South African government said it will invest R943.8 billion in infrastructure in the next three years to support new reforms to aid the public infrastructure and encourage private sector participation.

Finance Minister Enoch Godongwana said on Wednesday in Parliament said by introducing new reforms, the government will be able to "strengthen the public investment management and the associated value chain. We will also attract private sector participation," SA News reported.

The investments include R486.1 billion from state-owned companies and public entities, R213.8 billion from municipalities and R224.8 billion from provincial and national governments.

Furthermore, the consolidated spending on buildings will be increased by 15.9% in the next three years.

"We gazetted the amendments public-private partnership (PPP) regulatory framework for public comments earlier this week. The amendments seek to reduce the procedural complexity of undertaking PPPs, create capacity to support and manage PPPs, formulate clear rules for managing unsolicited bids, and strengthen the governance of fiscal risk," the minister explained.

"We are reviewing institutional arrangements and governance for catalytic infrastructure. The intention is to create clearer mechanisms for accountability, cooperation and coordination. We are also consolidating similar functions to reduce duplication and inefficiencies," Godongwana added.

The government is also rolling out new financing instruments like infrastructure bonds and concessional loans.

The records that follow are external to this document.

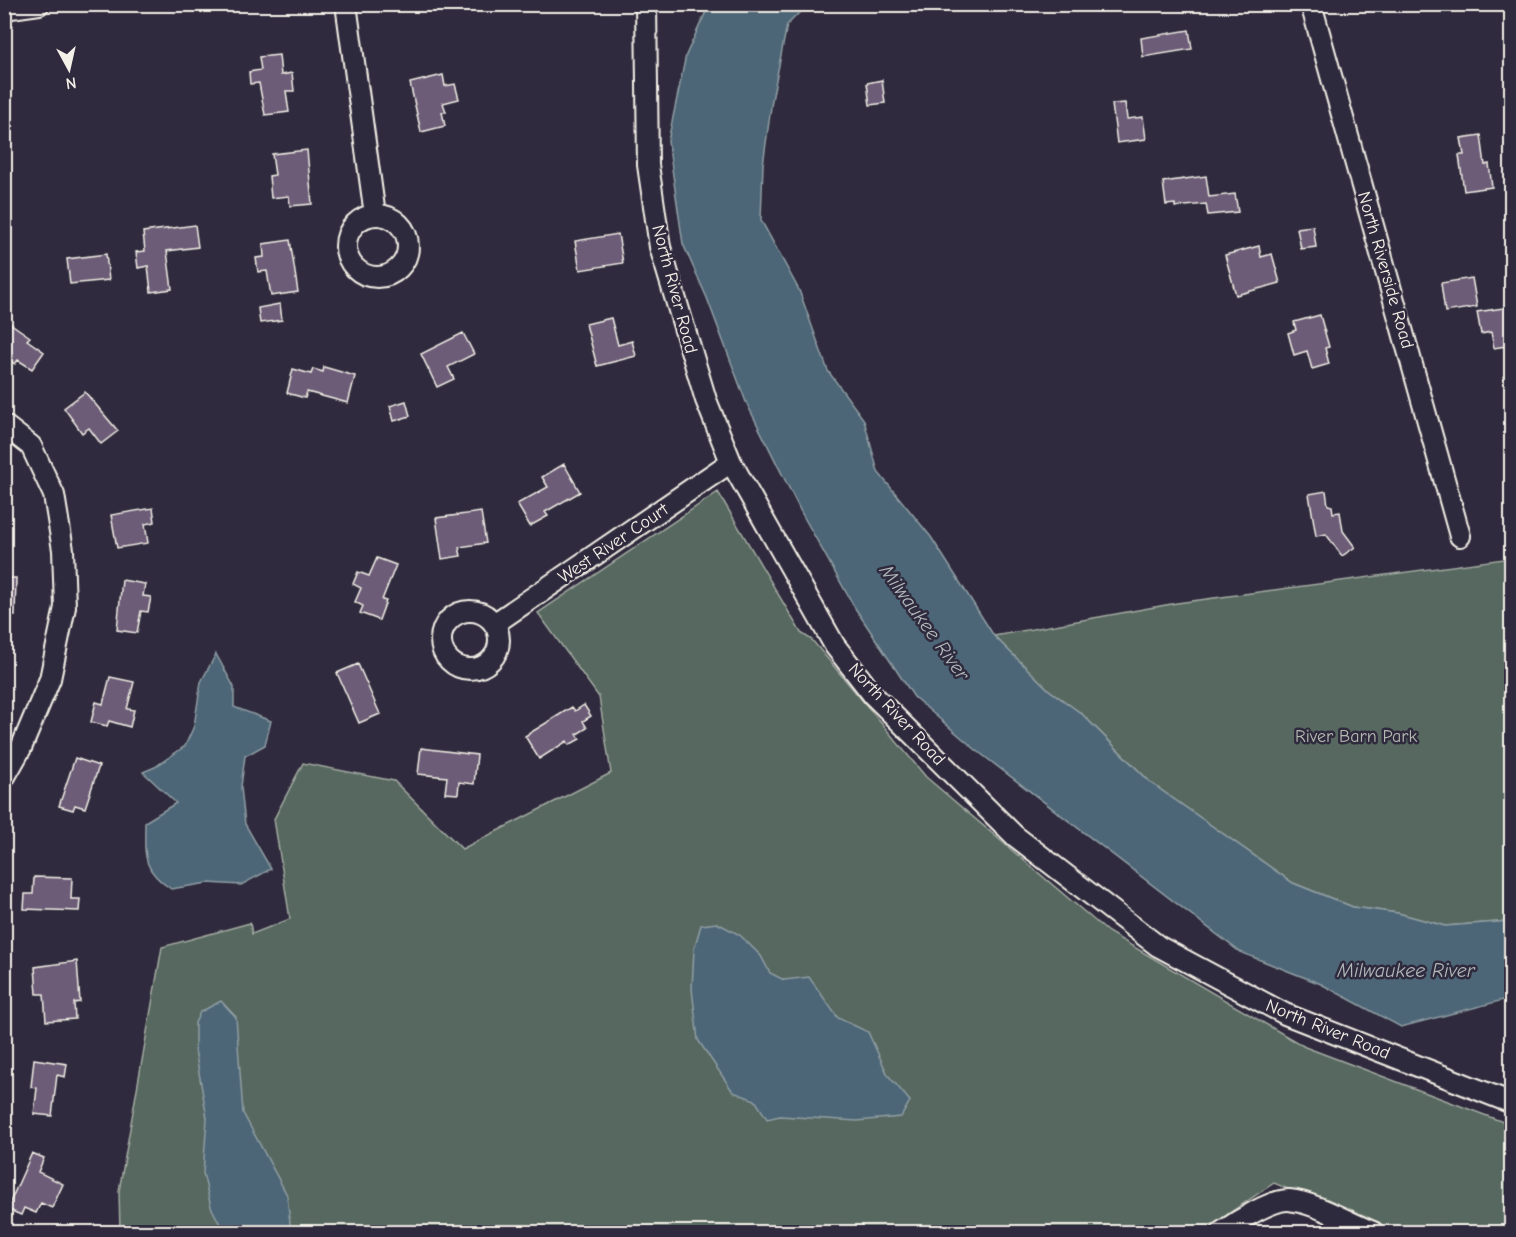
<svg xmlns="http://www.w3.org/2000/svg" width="1516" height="1237" viewBox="0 0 1516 1237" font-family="'Comic Neue',sans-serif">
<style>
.green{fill:#56675f;stroke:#a5aca4;stroke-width:1.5}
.water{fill:#4d6677;stroke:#909ea4;stroke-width:1.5}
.building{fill:#6c5c77;stroke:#f4f1e8;stroke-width:1.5}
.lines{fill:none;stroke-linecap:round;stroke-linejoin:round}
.minor-casing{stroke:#f4f1e8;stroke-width:24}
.minor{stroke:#2f2a3d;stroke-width:20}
.labels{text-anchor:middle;stroke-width:5;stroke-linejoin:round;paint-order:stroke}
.street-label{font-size:18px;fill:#f4f1e8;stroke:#2f2a3d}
.park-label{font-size:18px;fill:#b5bab1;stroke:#2f2a3d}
.water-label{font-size:20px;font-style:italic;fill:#b1b9bb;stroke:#2f2a3d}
</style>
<rect width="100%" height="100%" fill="#2f2a3d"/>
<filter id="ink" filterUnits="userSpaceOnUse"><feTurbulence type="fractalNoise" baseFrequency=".0167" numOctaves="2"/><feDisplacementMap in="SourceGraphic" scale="12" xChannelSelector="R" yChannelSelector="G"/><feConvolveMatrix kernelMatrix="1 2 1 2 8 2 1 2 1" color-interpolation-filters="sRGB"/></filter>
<g filter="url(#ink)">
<path class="green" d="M718,492L801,633L812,640L926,777L1108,932L1305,1047L1511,1125V1232H1392L1274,1183L1201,1232H120L119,1191L162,947L250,923L252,934L290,919L274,819L303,763L394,781L462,849L611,773L599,697L538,613Z
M1511,558V921L1445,926L1398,913L1353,907L1293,883L1151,783L1082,714L1049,690L994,636L1177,603Z"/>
<path class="water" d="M709,5H807L787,25L772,100L763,165L761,220L799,290L828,371L864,420L878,472L931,537L994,636L1049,690L1082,714L1151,783L1293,883L1353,907L1398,913L1445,926L1511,921V998L1401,1027L1321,984L1240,952L976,750L914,697L855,608L801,512L746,402L707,298L683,244L668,141L686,55Z
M216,654L234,687V707L271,721L265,745L245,756L241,787L245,824L271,869L241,885L208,883L171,889C141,869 145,855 145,822L176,803L143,772L155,767L185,746L194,726L201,682Z
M717,923L740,935L761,956L770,973L784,980L809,977L838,1018L868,1032L888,1075L910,1101L901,1117L857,1121L780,1116L767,1119L755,1100L733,1092L698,1040L692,989L694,949L701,925Z
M221,1001L236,1017L243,1113L287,1195L291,1232H224L211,1207L203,1173L207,1118L195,1050V1023L200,1012Z"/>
<path class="building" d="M1189,30L1192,49L1143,57L1141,38Z
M279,55L281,75L292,73L294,91H286L289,112L265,115L259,83L250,84L249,72L261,70L259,57Z
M443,75L445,86L455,84L459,99L443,103L446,112H442L445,126L421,132L410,83Z
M882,80L885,103L870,105L867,83Z
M1125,103L1127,119L1143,117L1146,139L1117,143L1112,104Z
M1481,135L1485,165L1489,164L1492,187L1464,191L1459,155H1464L1461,138Z
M307,150L312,204L290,206L289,196L271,198L269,176L275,175L272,154Z
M1206,176L1209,197L1235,194L1238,212L1208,215L1206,204L1175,207V204L1166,205L1163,182Z
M195,225L198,247L167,251L172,289L151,292L148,266L138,268L136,252L145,251L143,232Z
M1313,226L1316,247L1301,249L1297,228Z
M618,234L623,263L580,270L575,241Z
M290,240L298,292L271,296L267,271L258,272L256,258L264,257L263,244Z
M1259,246L1261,257L1272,254L1280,283L1236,295L1225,255Z
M106,254L109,280L70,284L67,259Z
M1472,278L1477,307L1445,312L1441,283Z
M280,304L282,320L260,323L258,308Z
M1510,307L1512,345L1494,348L1491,332L1481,334L1477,312Z
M1320,315L1329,347L1325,348L1329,364L1312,369L1307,351L1294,355L1288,333L1296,330L1294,322Z
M611,318L618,345L632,341L636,356L597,366L586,324Z
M4,319L30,337L27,340L44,352L32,369L18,360L15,364L4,357Z
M463,333L474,354L448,367L454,379L437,387L421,354Z
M324,367L355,376L348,403L307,392L305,398L287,393L293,369L311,374L313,369L323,372Z
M85,392L118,431L101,444L89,428L82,433L64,408Z
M406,401L410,416L394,421L390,406Z
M564,464L580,492L545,512L548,516L530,526L517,504L548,487L542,477Z
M1326,491L1328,505L1332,506L1333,513L1340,512L1343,531L1355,547L1342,556L1326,534L1316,536L1309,494Z
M153,508L155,522L145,524L148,543L117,548L111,515Z
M481,512L486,543L459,547L461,556L442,559L436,518Z
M377,558L396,565L382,600L386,601L379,620L360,613L363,606L355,602L361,588L353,584L358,572L369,576Z
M4,578H16L15,616L4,615Z
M122,580L145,584L143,596L151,597L148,612L141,611L137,633L117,630Z
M358,664L380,714L359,723L337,673Z
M110,677L134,682L127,709L134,710L130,727L109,721L107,726L91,722L96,702L103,704Z
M584,705L591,716L583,721L587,728L577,734L580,739L569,745L567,741L539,759L525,736L572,707L575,711Z
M421,748L477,755L474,784L459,782L458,794L445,793L447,777L418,774Z
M75,758L99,766L85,808L75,805L73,810L59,806Z
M34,877L72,878L71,899H80L79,911L24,909L25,894H33Z
M77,961L80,1002L74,1003L75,1019L46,1021L44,994H37L35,967Z
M34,1059L67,1064L65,1077L57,1075L52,1116L34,1114L37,1088L31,1087Z
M32,1153L44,1158L38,1172L63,1184L52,1208L41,1203L36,1213L24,1208L21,1215L7,1209Z"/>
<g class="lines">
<defs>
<path id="minor" d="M346,4L375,215
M646,4L648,165L660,247L706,400L731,462L835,646L874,696L1015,836L1158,946L1285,1014L1512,1103
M1311,4L1460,536
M4,9L39,4
M346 246a31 31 0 1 1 62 0a31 31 0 1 1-62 0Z
M4,425L31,446L54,495L63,550L65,607L50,679L21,748L4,778
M441 640a29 29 0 1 1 58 0a29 29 0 1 1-58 0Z
M494,624L731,462
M1222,1232C1236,1222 1272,1199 1289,1200C1317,1203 1347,1222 1373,1232"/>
</defs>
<use href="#minor" class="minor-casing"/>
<use href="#minor" class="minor"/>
</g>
</g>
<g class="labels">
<g class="street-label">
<text transform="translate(1386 270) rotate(74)" y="6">North Riverside Road</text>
<text transform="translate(675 289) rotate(75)" y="6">North River Road</text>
<text transform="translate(613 543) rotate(-34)" y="6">West River Court</text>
<text transform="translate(897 714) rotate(47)" y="6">North River Road</text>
<text transform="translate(1328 1029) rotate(22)" y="6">North River Road</text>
</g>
<g class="park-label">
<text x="1356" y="742">River Barn Park</text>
</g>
<g class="water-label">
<text transform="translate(925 622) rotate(54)" y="7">Milwaukee River</text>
<text x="1406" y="977">Milwaukee River</text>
</g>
</g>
<rect width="1516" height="1237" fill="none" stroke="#2f2a3d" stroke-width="24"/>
<rect x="12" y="12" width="1492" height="1213" fill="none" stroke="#f4f1e8" stroke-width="2" filter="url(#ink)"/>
<g transform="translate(69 69) rotate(172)" stroke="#2f2a3d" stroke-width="4.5" paint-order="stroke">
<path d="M0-4.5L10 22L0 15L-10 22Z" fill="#f4f1e8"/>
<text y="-9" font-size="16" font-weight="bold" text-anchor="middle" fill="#f4f1e8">N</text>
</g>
</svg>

The minister noted that the government intends to expedite the delivery process, especially of "blended finance arrangements."

"As part of this, a flow-through tax vehicle for specific infrastructure projects, similar to trusts and other investment vehicles, is being considered. A new funding window for proposals under the new dispensation of financing instruments will be opened to public institutions shortly," Godongwana said.

According to the minister, these reforms will allow the government to achieve greater efficiency gains and infrastructure delivery will be fast-tracked. Also, it will help the network sectors, social infrastructure, PPPs and blended finance projects.

Last year, Tsakani Maluleke, the auditor-general of South Africa (AGSA), said that delays in infrastructure projects have often led to them costing more than originally planned. He audited over 100 infrastructure projects in 2022 and pointed out that several of the delayed projects were of poor quality.